Gabriela Koukalova et Eva Puskarčíková,  photo: ČTK
« Nous discutons de tout cela entre sportifs, nous cherchons quels sont les droits et compétences. Il faut que nous soyons bien préparés de façon à pouvoir faire valoir nos exigences et à pouvoir réclamer ce que les dirigeants sont en mesure de satisfaire. Il y a certains points dont nous demandons à qu’ils soient réglés très rapidement, et d’autres à l’avenir. La situation est critique et je pense que l’IBU fait preuve d’un trop grand laxisme. »

Michal Šlesingr et les autres biathlètes tchèques sont soutenus dans leur démarche par leur fédération nationale, qui, que ce soit en République tchèque ou à l’étranger, jouit d’une excellente réputation. Et ils sont même soutenus très concrètement selon le président de la Fédération tchèque de biathlon, Jiří Hamza :

Jiří Hamza,  photo: ČT Sport
« Nous avons adressé une deuxième lettre ouverte à l’IBU depuis la publication du rapport McLaren (rapport d'enquête sur le trucage des tests antidopage lors des JO d'hiver de 2014 à Sotchi) qui fait état de trente-et-un biathlètes russes. Pour résumer, il nous semble que l’IBU ne prend pas les mesures adaptées à la gravité de la situation. Pour l’instant, les noms des coupables n’ont pas encore été communiqués et aucune sanction n’a été prise à l’encontre de la Russie. Or, nous pensons qu’une chose comme un système de dopage organisé par un Etat ne devrait plus exister aujourd’hui. »
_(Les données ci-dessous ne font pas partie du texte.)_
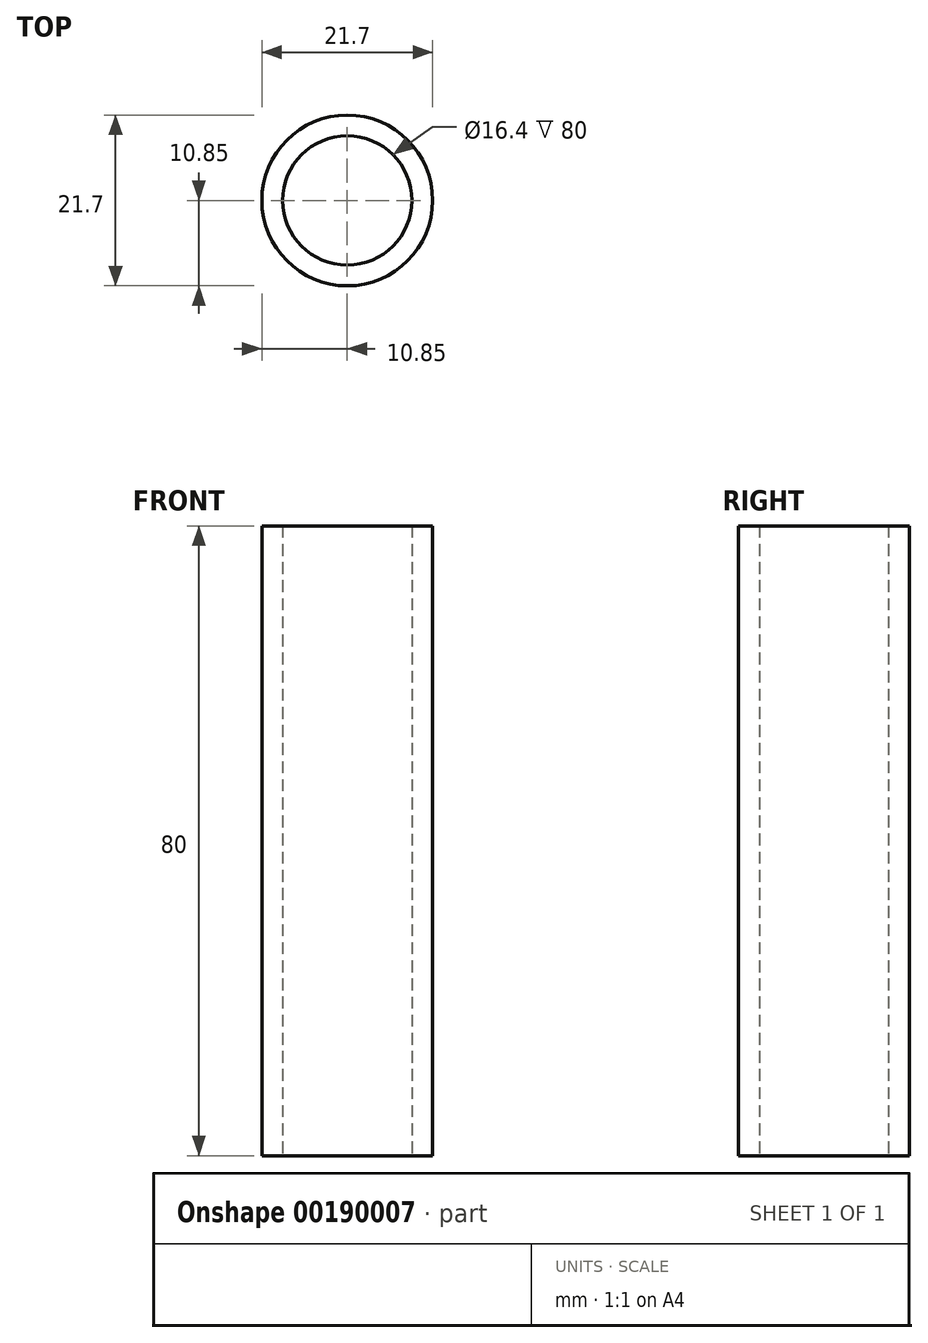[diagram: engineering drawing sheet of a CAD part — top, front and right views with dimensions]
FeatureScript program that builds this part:
annotation { "Feature Type Name" : "Feature", "Feature Type Description" : "" }
export const myFeature = defineFeature(function(context is Context, id is Id, definition is map)
    precondition{}
    {
        {
            var Q0;
            Q0=qCreatedBy(makeId("Top.planeOp"),FACE);
            var sketch = newSketch(context, id + "F0", { "sketchPlane" : qUnion([Q0])});
            skCircle(sketch, "E0", {"center": v(0, 0) * mm, "radius": 10.85 * mm});
            skCircle(sketch, "E1.0", {"center": v(0, 0) * mm, "radius": 8.2 * mm});
            skSolve(sketch);
        }
        {
            var Q0;
            Q0 = qSketchRegion(id + "F0", true);
            extrude(context, id + "F1", {"entities" : qUnion([Q0]), "depth" : 80 * mm});
        }
    });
La République tchèque, comme une bonne soixantaine de biathlètes de différents pays, exige donc des mesures rapides, concrètes et très sévères ; des mesures qui, toujours selon Jiří Hamza, doivent être le résultat d’une discussion instructive entre toutes les parties intéressées :

Biathlon à Oberhof,  photo: ČTK
« Bien sûr, nous ne pouvons rien entreprendre sans l’agrément des premiers concernés, qui sont les sportifs. Mais notre position est très claire. La question est de savoir quelle sera celle du reste du monde du biathlon. Nous avons discuté de la chose avec des pays comme la Norvège ou la France. Je pense pouvoir affirmer que la volonté de l’immense majorité est d’avoir un sport propre avec une tolérance zéro pour le dopage. Mais il faut être réaliste et aussi tenir compte du fait qu’il y a beaucoup de fédérations des pays de l’Europe de l’Est ou post-russes qui sont influentes au sein de l'IBU. C'est pourquoi il faut continuer de discuter de façon à trouver une solution qui puisse satisfaire le plus grand monde plutôt que de faire comme si rien ne s’était passé. Ce serait là la pire des solutions. »

Une hypocrisie vivement critiquée aussi par Martin Fourcade, mais qui n’est pas propre non plus seulement au biathlon.